Chips Rafferty, Australian film actor, made a real fire rescue on the Eureka Stockade set at Pagewood Studios last night. He was waiting on the set for his cue to dash into burning Bentley’s Hotel to rescue Sydney actress Dorothy Allison. The fire, started by property men, obtained a good hold too quickly, and Miss Allison’s screams started long before the director, Harry Watt, gave the order for her to scream. Rafferty realised her danger, rushed up to the landing, and carried her out of the fire area. His hair caught fire and his hat fell off and started to burn. The film company’s fire control unit quickly put out the fire and then started to reassemble the scene for re-shooting.

The film premiered in London on Australia Day 1949, in Sydney on May 6 and in Melbourne on May 21. The Sydney and Melbourne premiere’s were huge events, attracting large crowds. Singleton got to see the show before Melbourne did, on May 16. Naturally the town’s Strand cinema was packed, since so many locals had been involved in making the movie. Singleton folk were thrilled to see themselves not only in the film, but also in the movie trailer and the printed program [see header to this post]. The Singleton Argus reported:

Three Singletonians are easily recognised in the Strand Theatre’s Souvenir Programme for the film “Eureka Stockade,” filmed here, and which will be showing at the Strand from next Monday. In colour on the front cover are Messrs. Stan Parker and Albert Rooney. Mr S. Parker, a well-known Upper Hunter footballer, sits nursing a rifle in the cover foreground, which depicts the miners’ last stand. Mr. Charlie Smith may also be seen clearly in another photograph. Michael O’Regan, well known Hunter Valley radio personality is also included. Appearing in the film trailer at present showing at the Strand is Singleton personality Mr Bob Hipwell.

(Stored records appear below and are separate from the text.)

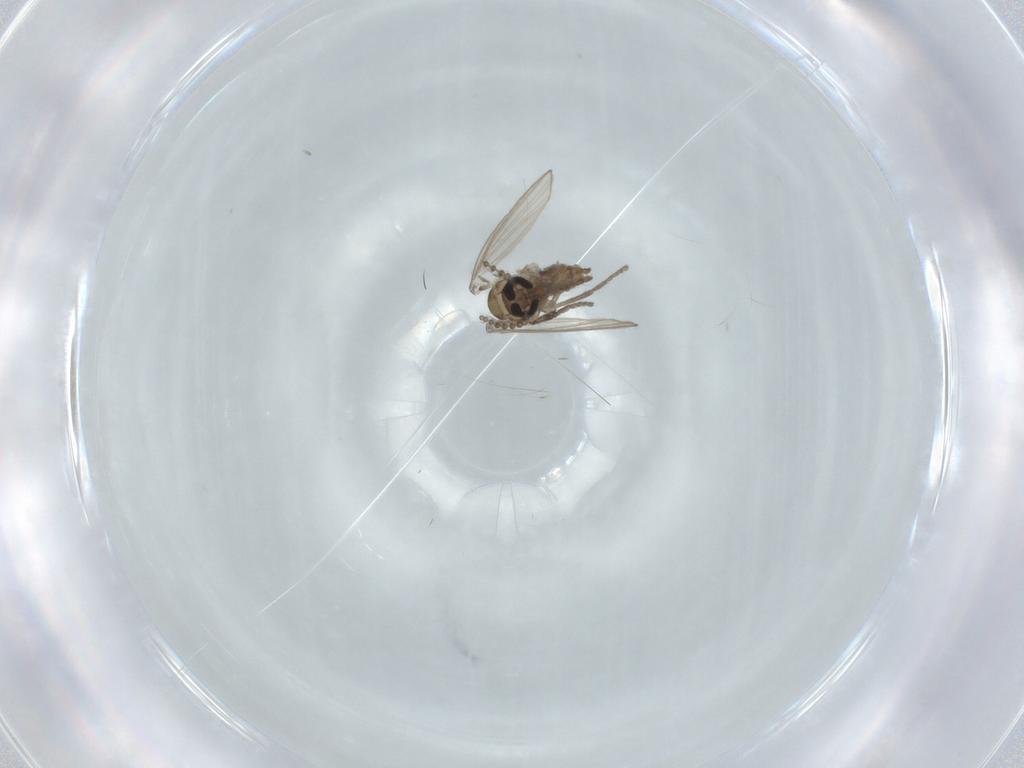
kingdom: Animalia
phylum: Arthropoda
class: Insecta
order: Diptera
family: Psychodidae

A location scene, presumably at Blind Creek. Print accompanied the album of photos by Ronald Fuller.

Was the film any good? Critics gave it mixed reviews, at best. Australian journalist Rupert Lockwood made the following interesting comments:

When Harry Watt went to Australia to make the Eureka Stockade, he claimed that it would be an “historical picture without distortion of facts.” His intentions were good, but it is alleged that Australian reactionaries, who fear the spirit and meaning of Eureka, started writing home to London. One can be thankful that the modifications ordered were not sufficient to spoil the film.

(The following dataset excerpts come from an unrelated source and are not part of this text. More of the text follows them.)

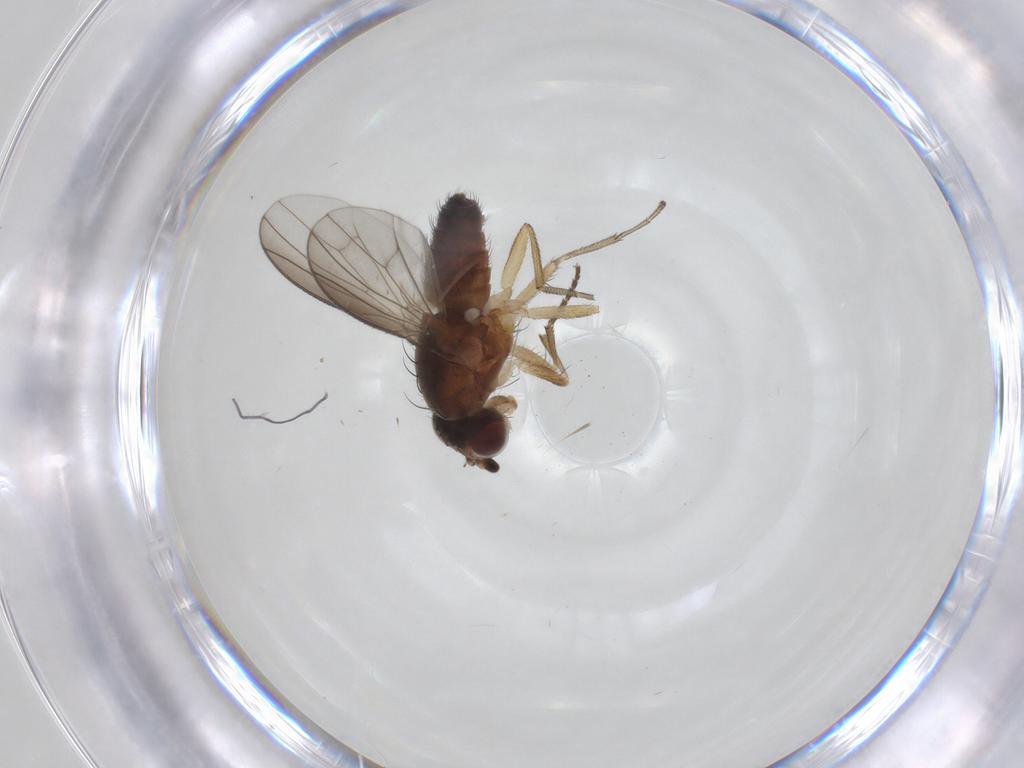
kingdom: Animalia
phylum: Arthropoda
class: Insecta
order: Diptera
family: Heleomyzidae
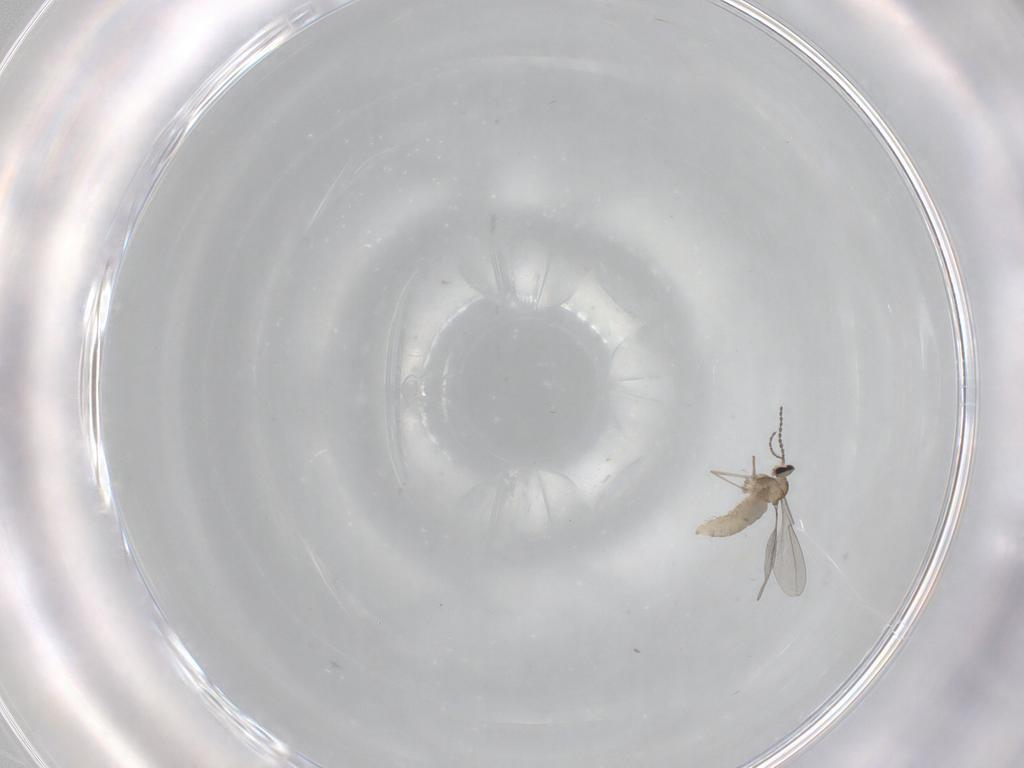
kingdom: Animalia
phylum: Arthropoda
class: Insecta
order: Diptera
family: Cecidomyiidae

This photo came from a different source; the late Bob Myles, of Wallsend. Bob provided the caption: “Left to right : My cousin Bill Ballantyne, his mother Olive Ballantyne, Chips Rafferty, my mother Ethel Myles and my grandmother, Sara Myles.

Front: my sister Janice Myles.”

Many English critics, however, were harsh in their comments. The production was described as “amateurish”, the dialogue was panned and Rafferty’s performance was described as unconvincing. When the film opened in the United States the following year, under the title “Massacre Hill”, American audiences were baffled by the Australian accents and words and confused by the story itself.

It’s fair to say that Eureka Stockade was a flop. Still, Ealing Studios persevered in Australia, and so did Harry Watt. But the election of the conservative Menzies Government in 1949 didn’t help. In the 1950s the government cancelled Ealing’s lease on the Pagewood Studios and introduced capital controls that are credited with putting film-making in Australia into the doldrums for the next two decades.